Take an app-based delivery rider. She could be a “gig worker” under Section 2(35), a “platform worker” under Section 2(61), and an “unorganised worker” under the broader Code — all at the same time. Each category potentially triggers different scheme-level protections and contribution obligations.

Until either the rules or the courts provide a clear hierarchy, platforms and their legal counsel will need to take a conservative reading: assume the most onerous applicable obligations and structure contracts accordingly.

If you are navigating compliance questions for a gig-economy business, the Law for You guides at The Courtroom cover related employment and startup legal topics in plain language.

What does this mean for your startup in practice?

If you operate a platform that engages gig workers

You are an “aggregator” under the SS Code. Your primary obligations are the Section 114 contribution to the social security fund, and facilitating or at minimum not obstructing your workers’ registration on the central portal.

You should review your worker agreements to ensure they accurately reflect the nature of the relationship. Do not use contractor language as a fig leaf if the operational reality is closer to employment — courts and regulators look at the substance of the arrangement, not just the label on the contract.

If you are building a platform and have not yet launched

Build compliance into your financial model from the start. Budget for the aggregator contribution at Section 114 rates, factor in the administrative cost of registration support for workers, and ensure your legal team is tracking the finalised rules as they emerge from the December 2025 draft.

If a worker claims employment status

The Supreme Court has engaged with questions of worker status in the platform economy — see the primary sources below for the Court’s website, where relevant decisions can be searched. The SS Code’s definitions do not immunise a platform from a reclassification claim if the facts show a level of control, exclusivity, or integration that courts associate with employment.
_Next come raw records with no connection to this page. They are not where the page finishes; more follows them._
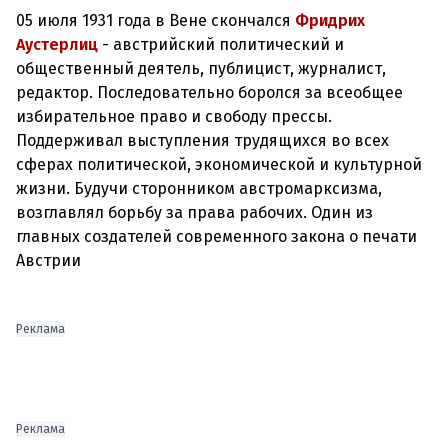
05 июля 1931 года в Вене скончался
Фридрих
Аустерлиц
- австрийский политический и
общественный деятель, публицист, журналист,
редактор. Последовательно боролся за всеобщее
избирательное право и свободу прессы.
Поддерживал выступления трудящихся во всех
сферах политической, экономической и культурной
жизни. Будучи сторонником австромарксизма,
возглавлял борьбу за права рабочих. Один из
главных создателей современного закона о печати
Австрии
Реклама
Реклама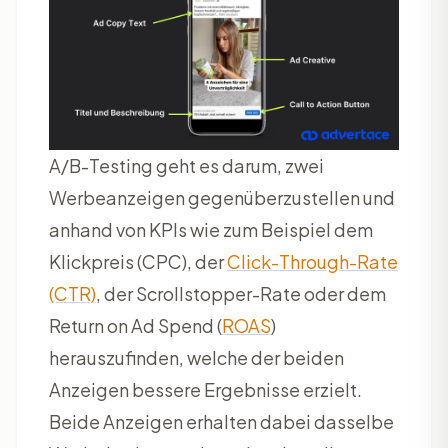
A/B-Testing geht es darum, zwei
Werbeanzeigen gegenüberzustellen und
anhand von KPIs wie zum Beispiel dem
Klickpreis (CPC), der
Click-Through-Rate
(CTR)
, der Scrollstopper-Rate oder dem
Return on Ad Spend (
ROAS
)
herauszufinden, welche der beiden
Anzeigen bessere Ergebnisse erzielt.
Beide Anzeigen erhalten dabei dasselbe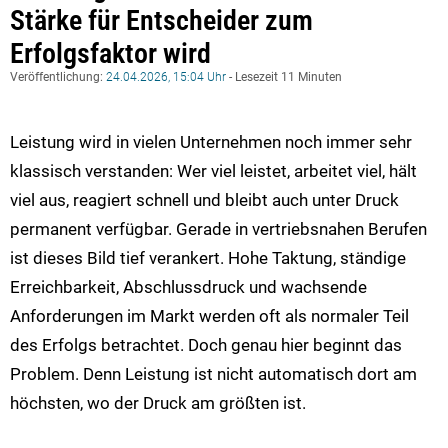
Stärke für Entscheider zum
Erfolgsfaktor wird
Veröffentlichung:
24.04.2026, 15:04 Uhr
- Lesezeit 11 Minuten
Leistung wird in vielen Unternehmen noch immer sehr
klassisch verstanden: Wer viel leistet, arbeitet viel, hält
viel aus, reagiert schnell und bleibt auch unter Druck
permanent verfügbar. Gerade in vertriebsnahen Berufen
ist dieses Bild tief verankert. Hohe Taktung, ständige
Erreichbarkeit, Abschlussdruck und wachsende
Anforderungen im Markt werden oft als normaler Teil
des Erfolgs betrachtet. Doch genau hier beginnt das
Problem. Denn Leistung ist nicht automatisch dort am
höchsten, wo der Druck am größten ist.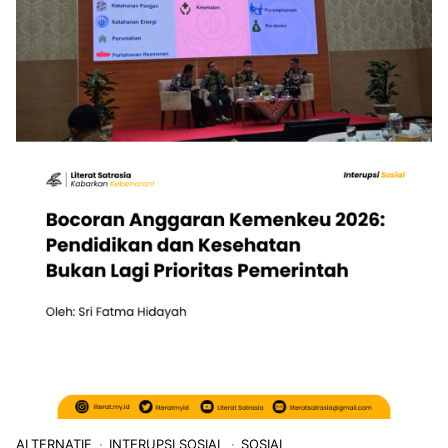
ALTERNATIF
INTERUPSI SOSIAL
SOSIAL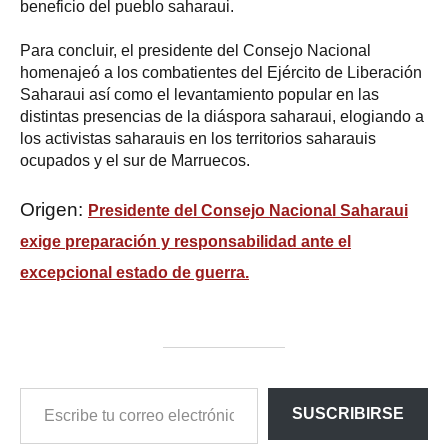
beneficio del pueblo saharaui.
Para concluir, el presidente del Consejo Nacional
homenajeó a los combatientes del Ejército de Liberación
Saharaui así como el levantamiento popular en las
distintas presencias de la diáspora saharaui, elogiando a
los activistas saharauis en los territorios saharauis
ocupados y el sur de Marruecos.
Origen:
Presidente del Consejo Nacional Saharaui
exige preparación y responsabilidad ante el
excepcional estado de guerra.
ESCRIBE
SUSCRIBIRSE
TU
CORREO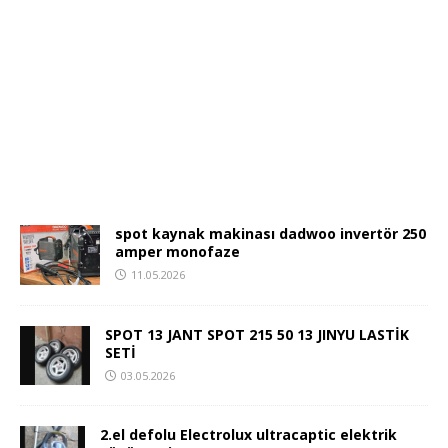
spot kaynak makinası dadwoo invertör 250
amper monofaze
11.05.2026
SPOT 13 JANT SPOT 215 50 13 JINYU LASTİK
SETİ
03.05.2026
2.el defolu Electrolux ultracaptic elektrik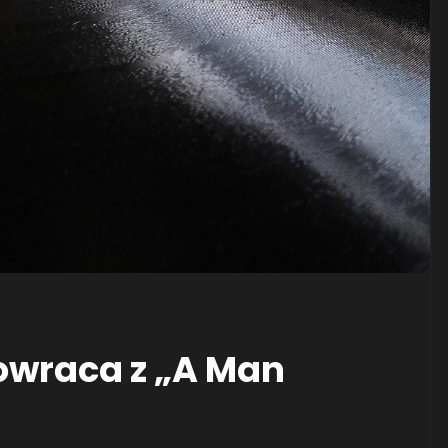
powraca z „A Man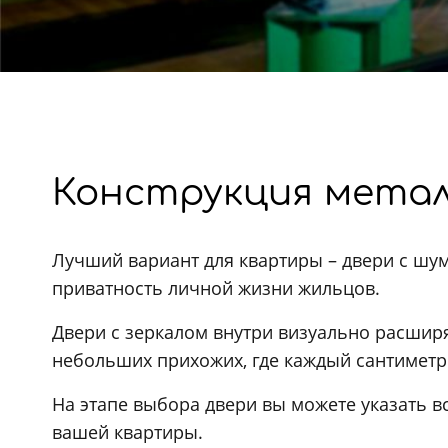
Конструкция метал
Лучший вариант для квартиры – двери с шу
приватность личной жизни жильцов.
Двери с зеркалом внутри визуально расширя
небольших прихожих, где каждый сантиметр
На этапе выбора двери вы можете указать 
вашей квартиры.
Seek specialist advice early rather than after a dispute arises.

Frequently asked questions

Does gig worker classification India mean platforms must pay PF and ESI?

No — not by default. The SS Code specifically defines gig and platform workers as operating outside the traditional employer-employee relationship, so standard PF and ESI obligations do not automatically apply. Instead, aggregators must contribute to a separate social security fund at a rate of between one and two per cent of annual turnover, subject to a five-per-cent-of-worker-payouts cap under Section 114 of the Code on Social Security, 2020.
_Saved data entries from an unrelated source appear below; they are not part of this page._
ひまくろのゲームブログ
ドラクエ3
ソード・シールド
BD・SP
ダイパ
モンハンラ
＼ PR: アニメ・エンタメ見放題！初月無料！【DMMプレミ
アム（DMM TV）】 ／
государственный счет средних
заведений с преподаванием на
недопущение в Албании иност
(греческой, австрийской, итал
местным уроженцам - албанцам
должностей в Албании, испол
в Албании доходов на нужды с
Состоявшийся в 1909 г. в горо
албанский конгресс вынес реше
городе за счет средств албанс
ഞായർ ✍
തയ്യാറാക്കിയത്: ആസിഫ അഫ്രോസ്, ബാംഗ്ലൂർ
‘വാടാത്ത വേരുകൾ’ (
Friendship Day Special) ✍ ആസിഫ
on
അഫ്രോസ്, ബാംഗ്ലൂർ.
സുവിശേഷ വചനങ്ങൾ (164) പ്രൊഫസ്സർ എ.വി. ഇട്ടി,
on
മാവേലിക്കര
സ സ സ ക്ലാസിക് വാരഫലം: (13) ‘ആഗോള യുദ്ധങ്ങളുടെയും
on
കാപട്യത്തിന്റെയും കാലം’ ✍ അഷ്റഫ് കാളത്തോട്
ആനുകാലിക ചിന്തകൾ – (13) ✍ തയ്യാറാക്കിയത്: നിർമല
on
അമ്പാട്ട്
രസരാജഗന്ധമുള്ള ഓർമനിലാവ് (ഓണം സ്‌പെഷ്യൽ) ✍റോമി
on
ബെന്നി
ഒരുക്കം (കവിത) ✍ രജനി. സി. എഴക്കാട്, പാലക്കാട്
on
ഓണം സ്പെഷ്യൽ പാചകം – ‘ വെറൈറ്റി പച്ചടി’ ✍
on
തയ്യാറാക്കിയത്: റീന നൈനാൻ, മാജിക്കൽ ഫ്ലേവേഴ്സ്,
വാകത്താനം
When did the Labour Codes actually come into force in India?

The Indian Government brought all four Labour Codes into effect on 21 November 2025, replacing 29 separate labour laws. Draft rules for all four Codes were notified on 30 December 2025. Prior to this, gig and platform workers had no dedicated statutory recognition and were treated as part of the informal or unorganised sector.
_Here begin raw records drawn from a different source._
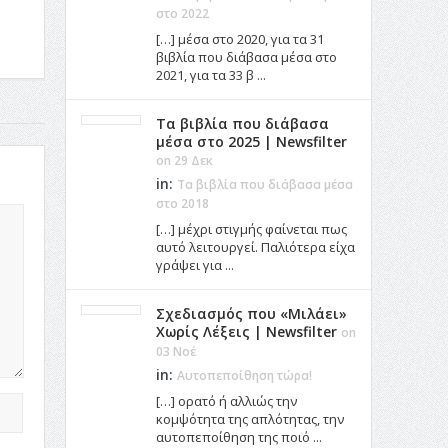
στο 2022
[…] μέσα στο 2020, για τα 31
βιβλία που διάβασα μέσα στο
2021, για τα 33 β ...
Τα βιβλία που διάβασα
μέσα στο 2025 | Newsfilter
on 29 Δεκ
in:
Τα βιβλία που διάβασα μέσα
στο 2018
[…] μέχρι στιγμής φαίνεται πως
αυτό λειτουργεί. Παλιότερα είχα
γράψει για ...
Σχεδιασμός που «Μιλάει»
Χωρίς Λέξεις | Newsfilter
on
03 Νοέ
in:
Αυτοπεποίθηση τώρα!
[…] ορατό ή αλλιώς την
κομψότητα της απλότητας, την
αυτοπεποίθηση της ποιό ...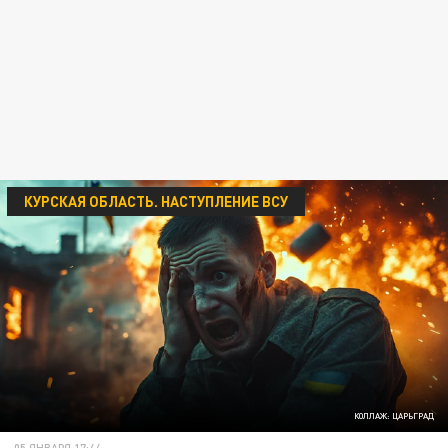
КУРСКАЯ ОБЛАСТЬ. НАСТУПЛЕНИЕ ВСУ
КОЛЛАЖ: ЦАРЬГРАД
05 ЯНВАРЯ 17:44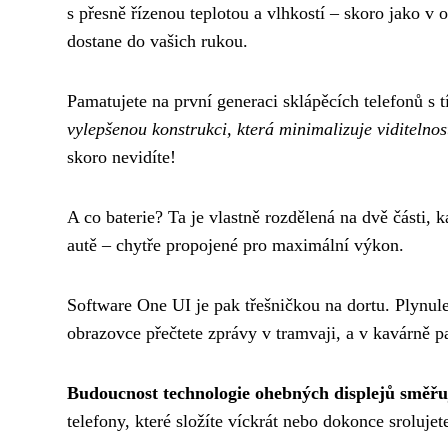
s přesně řízenou teplotou a vlhkostí – skoro jako v 
dostane do vašich rukou.
Pamatujete na první generaci sklápěcích telefonů 
vylepšenou konstrukci, která minimalizuje viditelno
skoro nevidíte!
A co baterie? Ta je vlastně rozdělená na dvě části, 
autě – chytře propojené pro maximální výkon.
Software One UI je pak třešničkou na dortu. Plynul
obrazovce přečtete zprávy v tramvaji, a v kavárně p
Budoucnost technologie ohebných displejů směřuj
telefony, které složíte víckrát nebo dokonce srolujet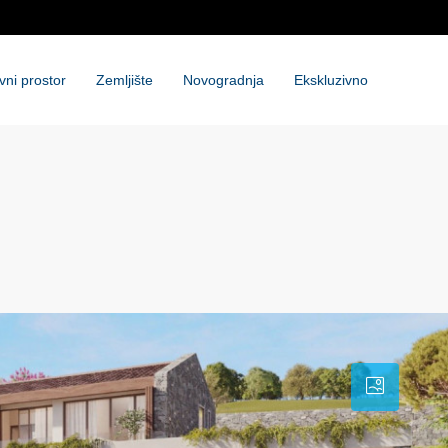
vni prostor
Zemljište
Novogradnja
Ekskluzivno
Does a gig worker need to register, and what does registration involve?

Yes. Under the December 2025 draft rules, every gig or platform worker above sixteen years of age must register on a designated central government portal using Aadhaar and other prescribed documents. Registration is self-declared — it is the worker’s own responsibility, not the platform’s. On registration, the worker receives a unique Aadhaar-linked ID through e-Shram, which remains portable across multiple platforms and gigs.

This article is for general information only and is not legal advice. Laws change; verify against the primary sources cited and consult a qualified advocate for your situation.